# Cheap blue moonlights? (LEDs)



## Dr. Tankenstein (Oct 28, 2006)

Hey all,
I currently run a 32" strip from Aquatraders with 25 LEDs for "moonlight" in my 55g. Since it's freashwater, it's just for looks at night, ya know "chill time". It's the only time I see my Striped Raphael! The output is OK, but like most of us, I wanted more.  
So, while shopping at the "Red Bulleye" store tonight, I stumbled on a string of 60 blue LEDs by Philips for $11.99 USD. They're the same color and size as the ones in the strip light. They're rated for indoor/outdoor and use only 4.8 watts! Additionally, you can connect up to 3 strings together. This will look really cool when I upgrade to my 90g! I figure I'll staple them to the perimeter of my hood, or if I completely lose my mind run them inside some UGF filter tubes and some pvc elbows to keep everything dry. I'll try to post some before and after pics.

**Data**
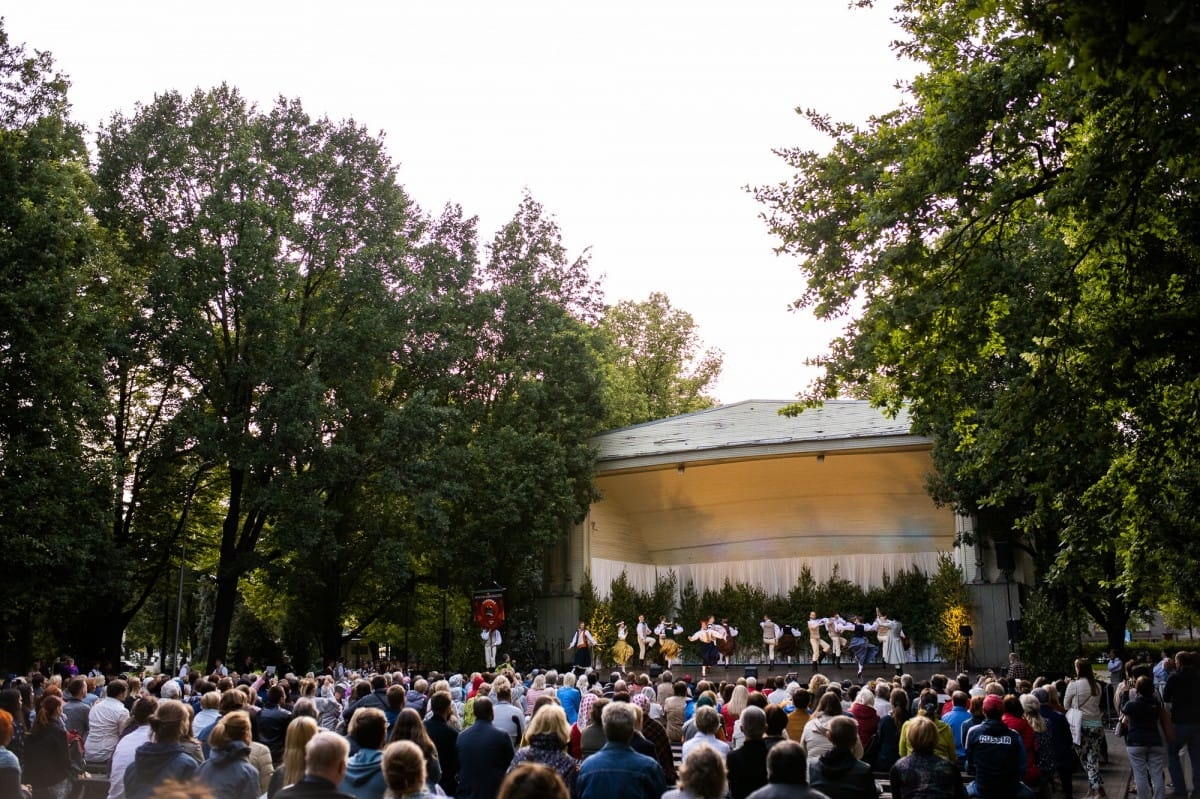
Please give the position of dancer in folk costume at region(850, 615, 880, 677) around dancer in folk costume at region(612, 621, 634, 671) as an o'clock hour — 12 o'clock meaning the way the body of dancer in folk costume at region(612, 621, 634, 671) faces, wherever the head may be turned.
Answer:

**Work request A**
Return, word for word, the passage of the blue LED moonlight post that opens with the words containing "## Dr. Tankenstein" and closes with "and after pics.".
**Work request B**
Resume the forum post about cheap blue LED moonlights from its last sentence and write what follows.

**Your response A**
## Dr. Tankenstein (Oct 28, 2006)

Hey all,
I currently run a 32" strip from Aquatraders with 25 LEDs for "moonlight" in my 55g. Since it's freashwater, it's just for looks at night, ya know "chill time". It's the only time I see my Striped Raphael! The output is OK, but like most of us, I wanted more.  
So, while shopping at the "Red Bulleye" store tonight, I stumbled on a string of 60 blue LEDs by Philips for $11.99 USD. They're the same color and size as the ones in the strip light. They're rated for indoor/outdoor and use only 4.8 watts! Additionally, you can connect up to 3 strings together. This will look really cool when I upgrade to my 90g! I figure I'll staple them to the perimeter of my hood, or if I completely lose my mind run them inside some UGF filter tubes and some pvc elbows to keep everything dry. I'll try to post some before and after pics.

**Your response B**
Cheers!


----------



## John N. (Dec 11, 2005)

That's pretty neat. I'm looking into more powerful moonlights for my tanks. I have the same aquatrader.com moon light, and I like it, but also looking for something that I can mount in other hoods on the cheap side. Your find sounds like a good solution. Do post pictures when you're done! 










-John N.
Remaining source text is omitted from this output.